* **Collected data**:
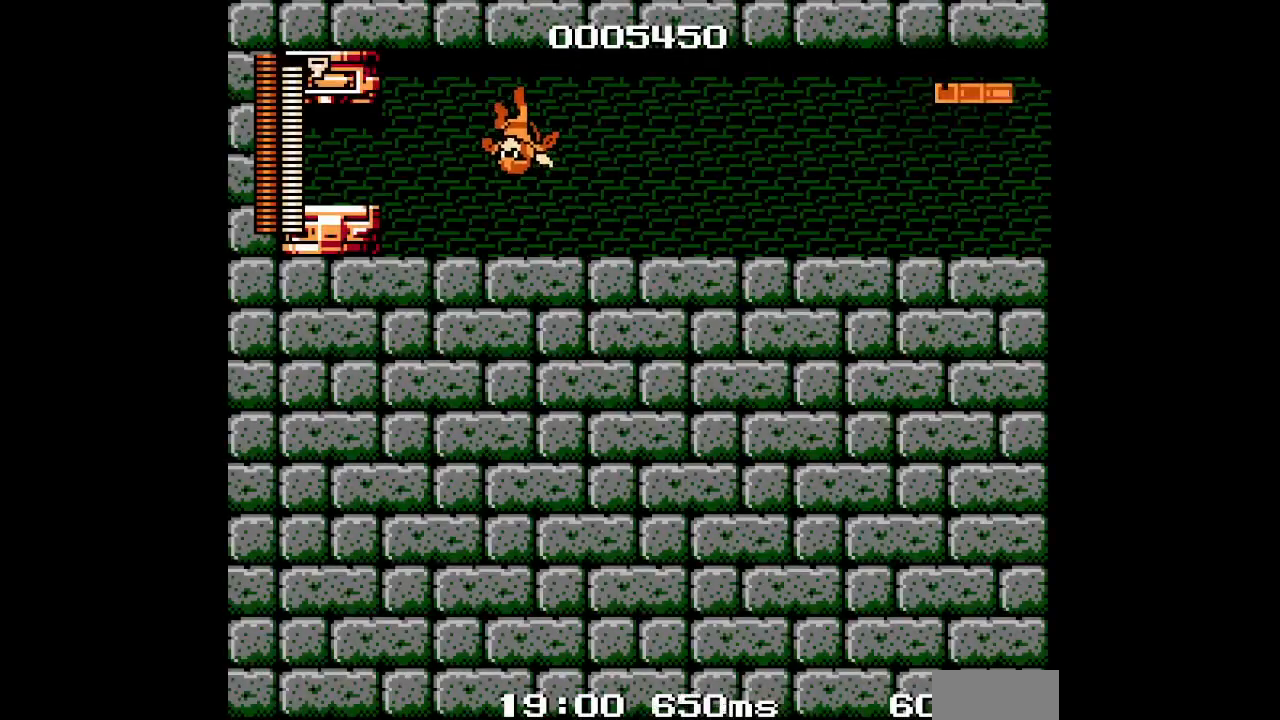
Gameplay with a controller (PlayStation layout); each line is a JSON object with the inputs held at the frame after it. "events" lists button and stick changes between this image and that frame as [ms after this image, input, new state], when the widget could be followed in between. Not read: DPAD_LEFT HOME L2 L3 R2 R3 left_stick right_stick.
{"buttons": [], "events": []}
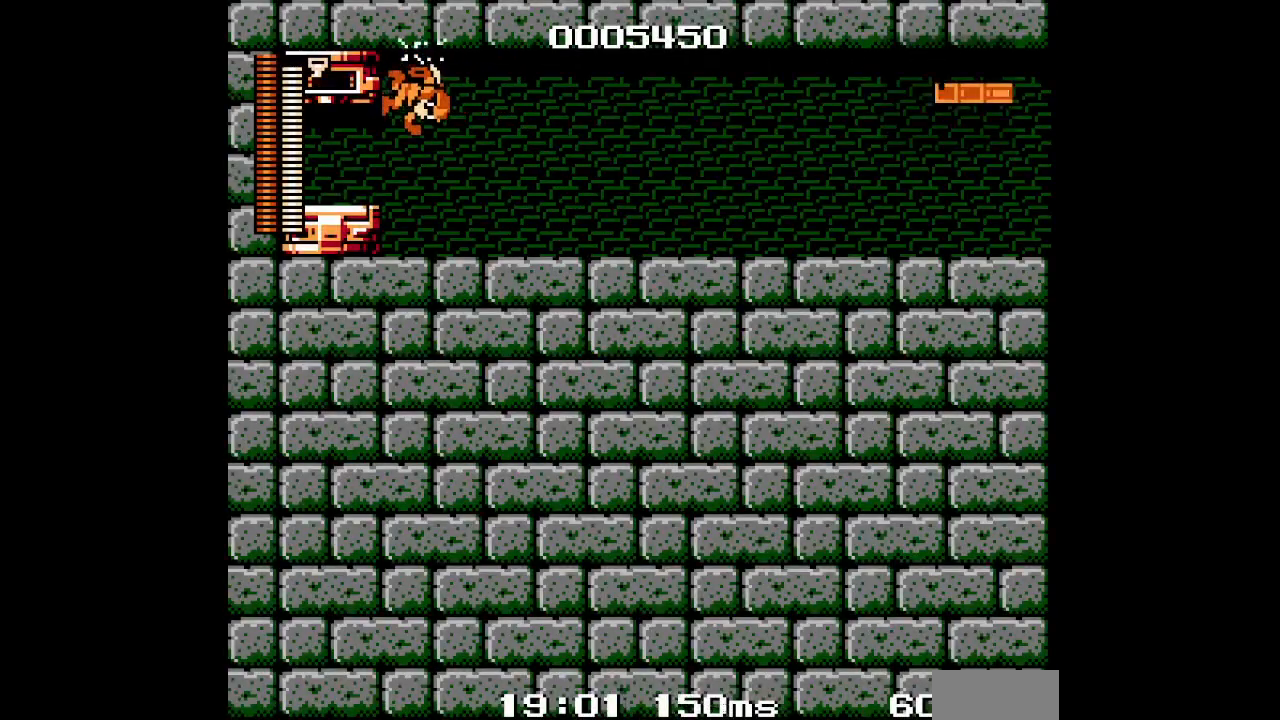
{"buttons": [], "events": []}
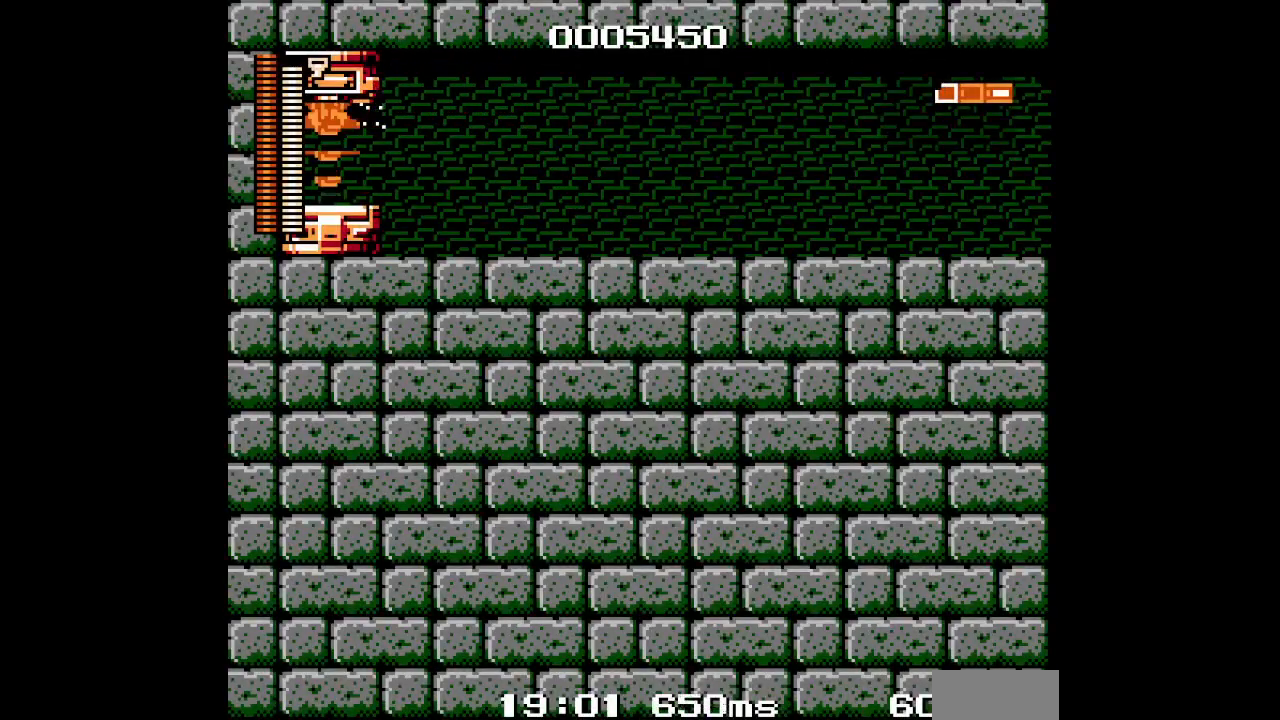
{"buttons": [], "events": [[33, "R1", "down"], [50, "L1", "down"], [133, "R1", "up"], [167, "L1", "up"]]}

* **Work order**:
Make an exact copy of the data, leaving its pictures out.

* **Answer for the task**:
Gameplay with a controller (PlayStation layout); each line is a JSON object with the inputs held at the frame after it. "events" lists button and stick changes between this image and that frame as [ms after this image, input, new state], when the widget could be followed in between. Not read: DPAD_LEFT HOME L2 L3 R2 R3 left_stick right_stick.
{"buttons": [], "events": []}
{"buttons": [], "events": []}
{"buttons": [], "events": [[33, "R1", "down"], [50, "L1", "down"], [133, "R1", "up"], [167, "L1", "up"]]}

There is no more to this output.